Nicola Sturgeon has ruled out a return to a national lockdown as Covid-19 cases continue to rise.
The first minister said the Scottish cabinet had not yet reached “final decisions” on further restrictions to slow the spread of coronavirus, but that a lockdown like what was implemented back in March was not being considered.
Another meeting is planned tomorrow morning before Ms Sturgeon makes a statement about tougher restrictions to Holyrood.
Calling the current circumstances “the most difficult decision point we have reached so far”, she said: “Cases are rising everywhere across the country.
“Levels of infection now in most parts of Scotland are higher than we can be comfortable with.
“If this was a purely one-dimensional decision where the immediate harm by Covid was only thing to consider, we would be moving to measures much closer to lockdown.
“But seven months in, it’s a very multi-dimensional decision.
“We have to carefully balance all the different parts.
“We must consider the harm done to jobs and the economy, and the wider harm to health and wellbeing.
There have been two new deaths and a total of 800 new Covid-19 cases reported in Scotland in the past 24 hours.
The new cases represent 13.2% of all newly-tested people.
Despite the continued rise, Ms Sturgeon made a point of saying what the new restrictions would not include.
She said: “We are not proposing another lockdown at this stage. Not even on a temporary basis.

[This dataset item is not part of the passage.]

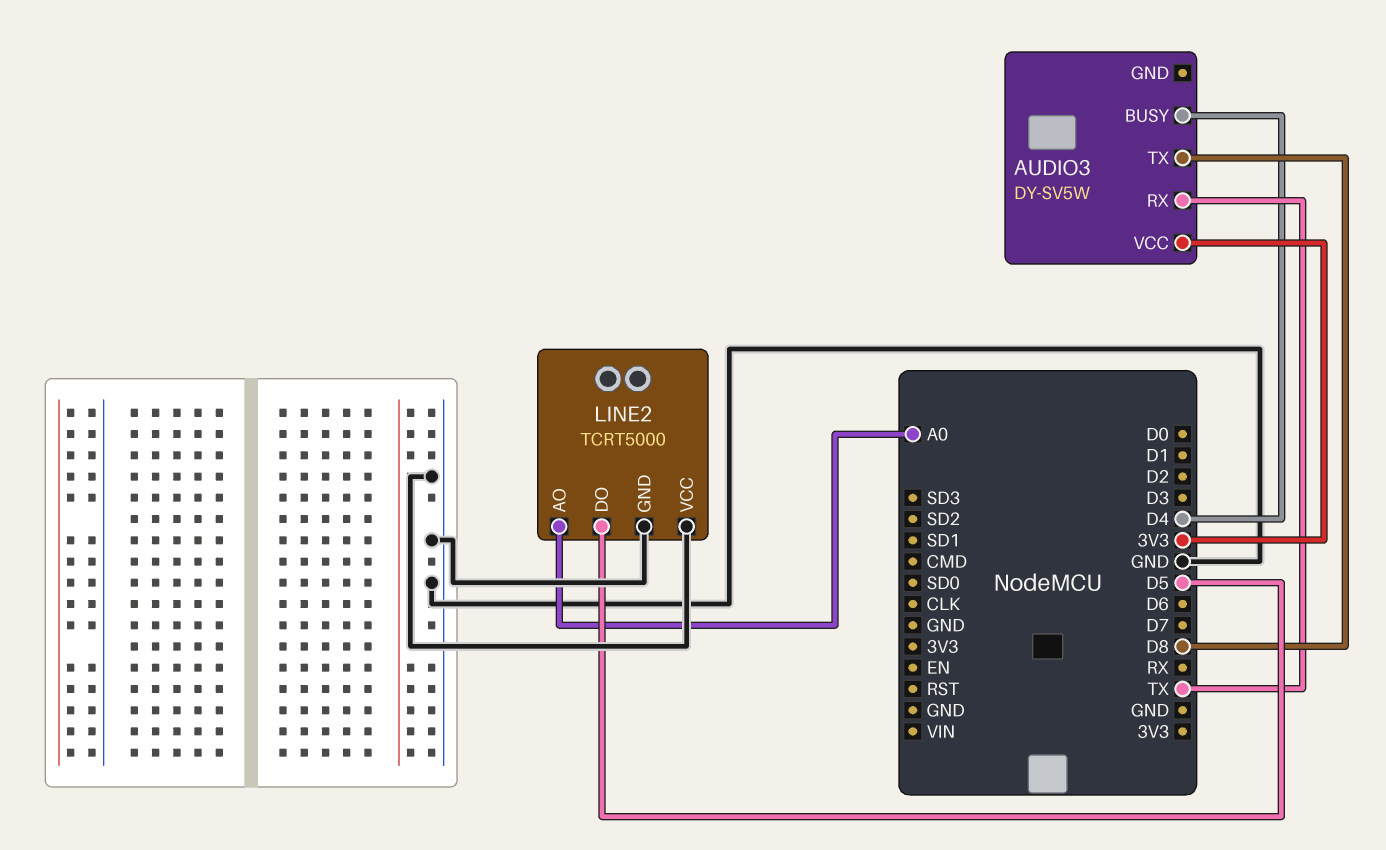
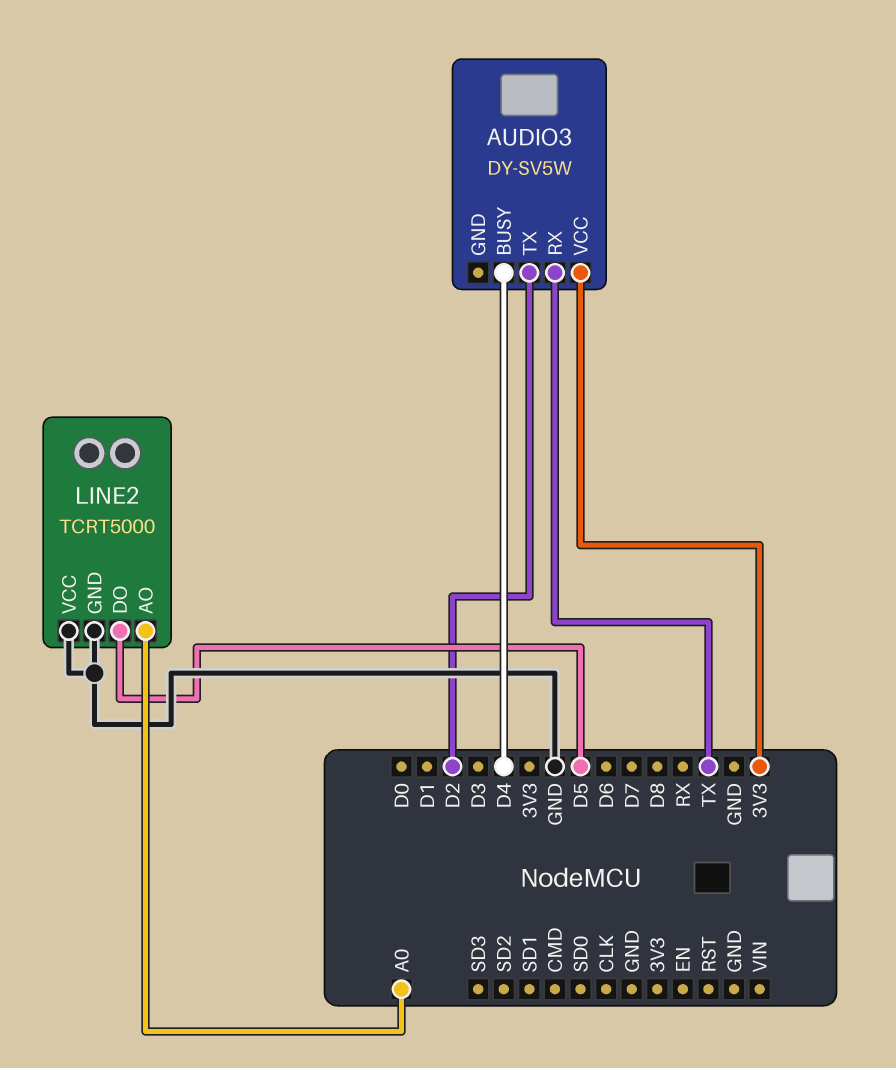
AUDIO3 pin TX: D8 -> D2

“We’re not going to be asking you to stay inside your own homes the way we did back in March.”
The figures are “particularly pronounced” in the central belt, in areas like Greater Glasgow and Clyde, Lanarkshire, Lothian and now Ayrshire and Arran and Forth Valley.
National clinical director Jason Leitch said people must remain “vigilant” as Scotland continues to battle the virus.
He said: “Back in March, like almost every WHO member country, Scotland brought down a fairly blunt hammer of what we now know as lockdown.
“Since May, we have been trying to find a way out of that lockdown. We’ve called ours a route map.
“It is different from the hammer, it is more evidenced, but it is much, much harder.
“It is not March, we have so much more [information], but it is October and we have to be vigilant.”
Ms Sturgeon said that most parts of mainland Scotland now had infection levels that were higher than 50 cases per 100,000 people – recalling local lockdown measures had been introduced in Aberdeen when infections there reached 20 cases per 100,000 people.
She said: “We’re also now beginning to see spread from the younger age group of the population into the older age groups.
“Again, the numbers being admitted to hospitals and intensive care, and sadly the number of people dying, are also increasing.”
“The situation is not out of control, but it is a cause of increasing concern.”
When the ban on going into other people’s homes was announced two weeks ago, Ms Sturgeon said there were an average of 285 new cases a day – but she said this had now risen to 729.
“That shows you how, even in those two weeks, the situation has accelerated,” she said.